During that time, I was near the end of my financial rope. I didn’t want people to know how bad things were, so I didn’t invite people over for awhile. I didn’t have any food to eat, nor did I have much gas in my car. I remember one time being so broke that my car sat parked for a week. I stayed home because I had so little gas that I was afraid if I left, I wouldn’t make it back. Now that is broke!

As I sat around looking at my situation that week, I was in a place of depression that had never come upon me before. Of course I had suffered other traumatic events, and I even struggled a lot going through my divorce, but this time was different than anything I had ever experienced. There were several life-changing events all coming at me at once and I couldn’t handle it. I didn’t feel I had any friends to talk to, the man I was dating at the time dumped me (then it was devastating, now I can see it was a blessing that he dumped me), I had no income coming in and I was barely scraping by, paying my bills from savings. In addition, my phone was still ringing off the hook with creditors because of an event I planned that lost money. Just because I filed personal bankruptcy, the business stuff was still swirling all around me and everyone wanted to get paid.

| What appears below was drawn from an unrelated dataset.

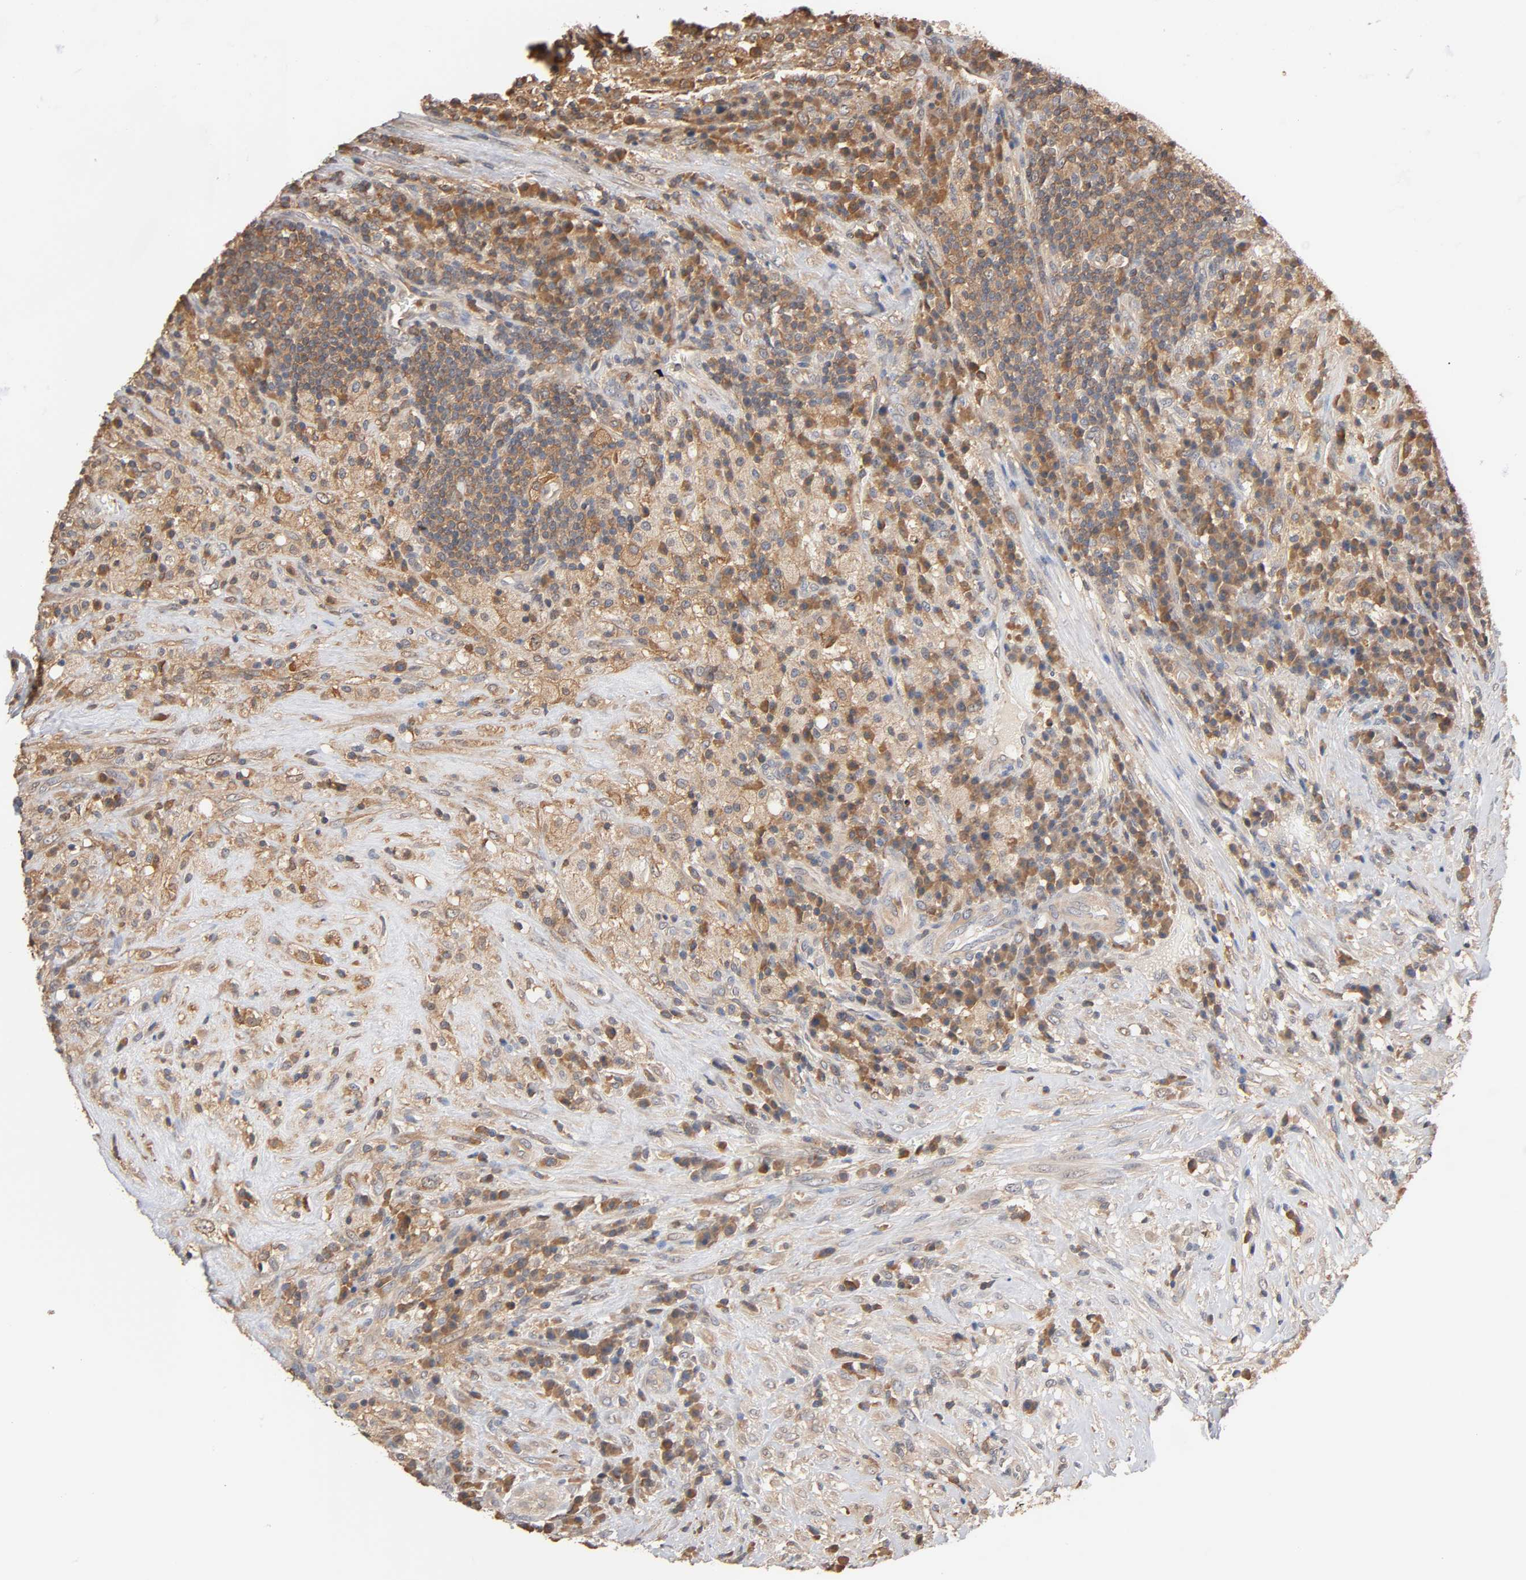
{"staining": {"intensity": "moderate", "quantity": ">75%", "location": "cytoplasmic/membranous"}, "tissue": "testis cancer", "cell_type": "Tumor cells", "image_type": "cancer", "snomed": [{"axis": "morphology", "description": "Necrosis, NOS"}, {"axis": "morphology", "description": "Carcinoma, Embryonal, NOS"}, {"axis": "topography", "description": "Testis"}], "caption": "Human embryonal carcinoma (testis) stained with a brown dye reveals moderate cytoplasmic/membranous positive staining in approximately >75% of tumor cells.", "gene": "ALDOA", "patient": {"sex": "male", "age": 19}}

The morning that I decided I’d had enough, that I was ready to check out of this world and end it all, started off like any other day. I remember waking up and just lying in bed for several hours, going back over my life and reflecting on how I’d gotten to the place I was in. To go from being on top of the world, branching out on my own into the world of entrepreneurship, having a big launch party and inviting 100+ people over to celebrate with me, to just seven months later lying in bed trying to figure out if there was anything in my house I could scrape up to eat was disturbing to say the least.